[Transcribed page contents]
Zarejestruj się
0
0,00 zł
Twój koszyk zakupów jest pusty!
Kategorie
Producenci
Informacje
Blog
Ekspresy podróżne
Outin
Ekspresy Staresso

---

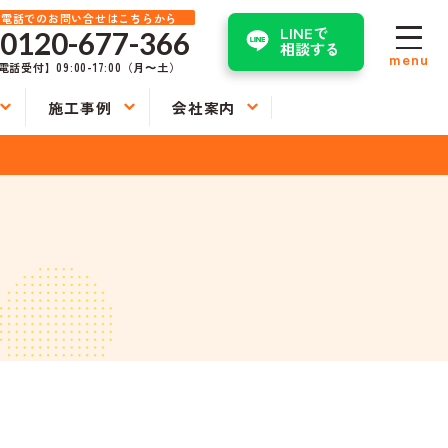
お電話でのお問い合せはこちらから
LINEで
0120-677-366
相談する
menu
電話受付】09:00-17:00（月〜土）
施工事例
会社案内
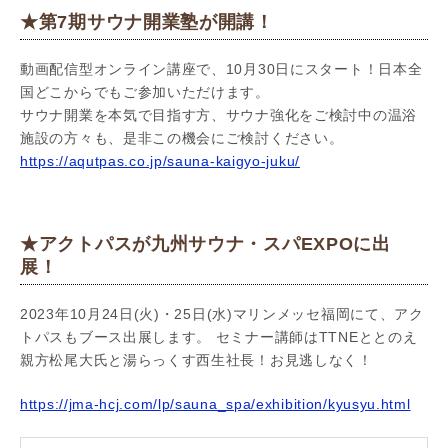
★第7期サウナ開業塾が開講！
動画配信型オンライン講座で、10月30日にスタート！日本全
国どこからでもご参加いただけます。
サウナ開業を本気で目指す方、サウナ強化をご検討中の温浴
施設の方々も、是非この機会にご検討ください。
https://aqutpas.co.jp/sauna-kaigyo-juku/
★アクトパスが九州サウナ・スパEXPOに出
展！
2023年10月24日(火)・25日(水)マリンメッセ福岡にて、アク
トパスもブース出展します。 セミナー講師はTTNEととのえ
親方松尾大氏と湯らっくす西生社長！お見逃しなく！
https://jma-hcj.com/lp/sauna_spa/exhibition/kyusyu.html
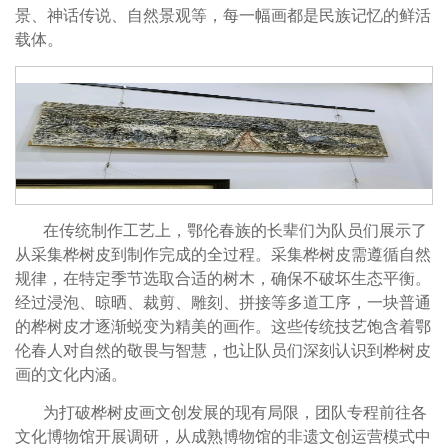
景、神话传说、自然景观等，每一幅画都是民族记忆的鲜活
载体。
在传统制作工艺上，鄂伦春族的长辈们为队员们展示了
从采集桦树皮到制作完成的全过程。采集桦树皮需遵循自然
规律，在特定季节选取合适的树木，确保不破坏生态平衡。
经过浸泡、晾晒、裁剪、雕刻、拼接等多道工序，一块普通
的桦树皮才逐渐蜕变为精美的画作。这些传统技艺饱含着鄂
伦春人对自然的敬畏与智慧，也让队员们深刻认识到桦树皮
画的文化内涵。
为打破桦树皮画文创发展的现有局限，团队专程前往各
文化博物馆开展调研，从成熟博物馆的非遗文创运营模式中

> _WHAT YOU NEED TO DO_:
Rewrite the items beginning at the line that contains "お電話でのお問い合せはこちらから" and ending after the line that contains "文化博物馆开展调研，从成熟博物馆的非遗文创运营模式中", changing "施工事例" to "導入事例" and leaving everything else unchanged. Don't include the pictures in your answer.

> _WRITTEN REPLY_:
お電話でのお問い合せはこちらから
LINEで
0120-677-366
相談する
menu
電話受付】09:00-17:00（月〜土）
導入事例
会社案内
★第7期サウナ開業塾が開講！
動画配信型オンライン講座で、10月30日にスタート！日本全
国どこからでもご参加いただけます。
サウナ開業を本気で目指す方、サウナ強化をご検討中の温浴
施設の方々も、是非この機会にご検討ください。
https://aqutpas.co.jp/sauna-kaigyo-juku/
★アクトパスが九州サウナ・スパEXPOに出
展！
2023年10月24日(火)・25日(水)マリンメッセ福岡にて、アク
トパスもブース出展します。 セミナー講師はTTNEととのえ
親方松尾大氏と湯らっくす西生社長！お見逃しなく！
https://jma-hcj.com/lp/sauna_spa/exhibition/kyusyu.html
景、神话传说、自然景观等，每一幅画都是民族记忆的鲜活
载体。
在传统制作工艺上，鄂伦春族的长辈们为队员们展示了
从采集桦树皮到制作完成的全过程。采集桦树皮需遵循自然
规律，在特定季节选取合适的树木，确保不破坏生态平衡。
经过浸泡、晾晒、裁剪、雕刻、拼接等多道工序，一块普通
的桦树皮才逐渐蜕变为精美的画作。这些传统技艺饱含着鄂
伦春人对自然的敬畏与智慧，也让队员们深刻认识到桦树皮
画的文化内涵。
为打破桦树皮画文创发展的现有局限，团队专程前往各
文化博物馆开展调研，从成熟博物馆的非遗文创运营模式中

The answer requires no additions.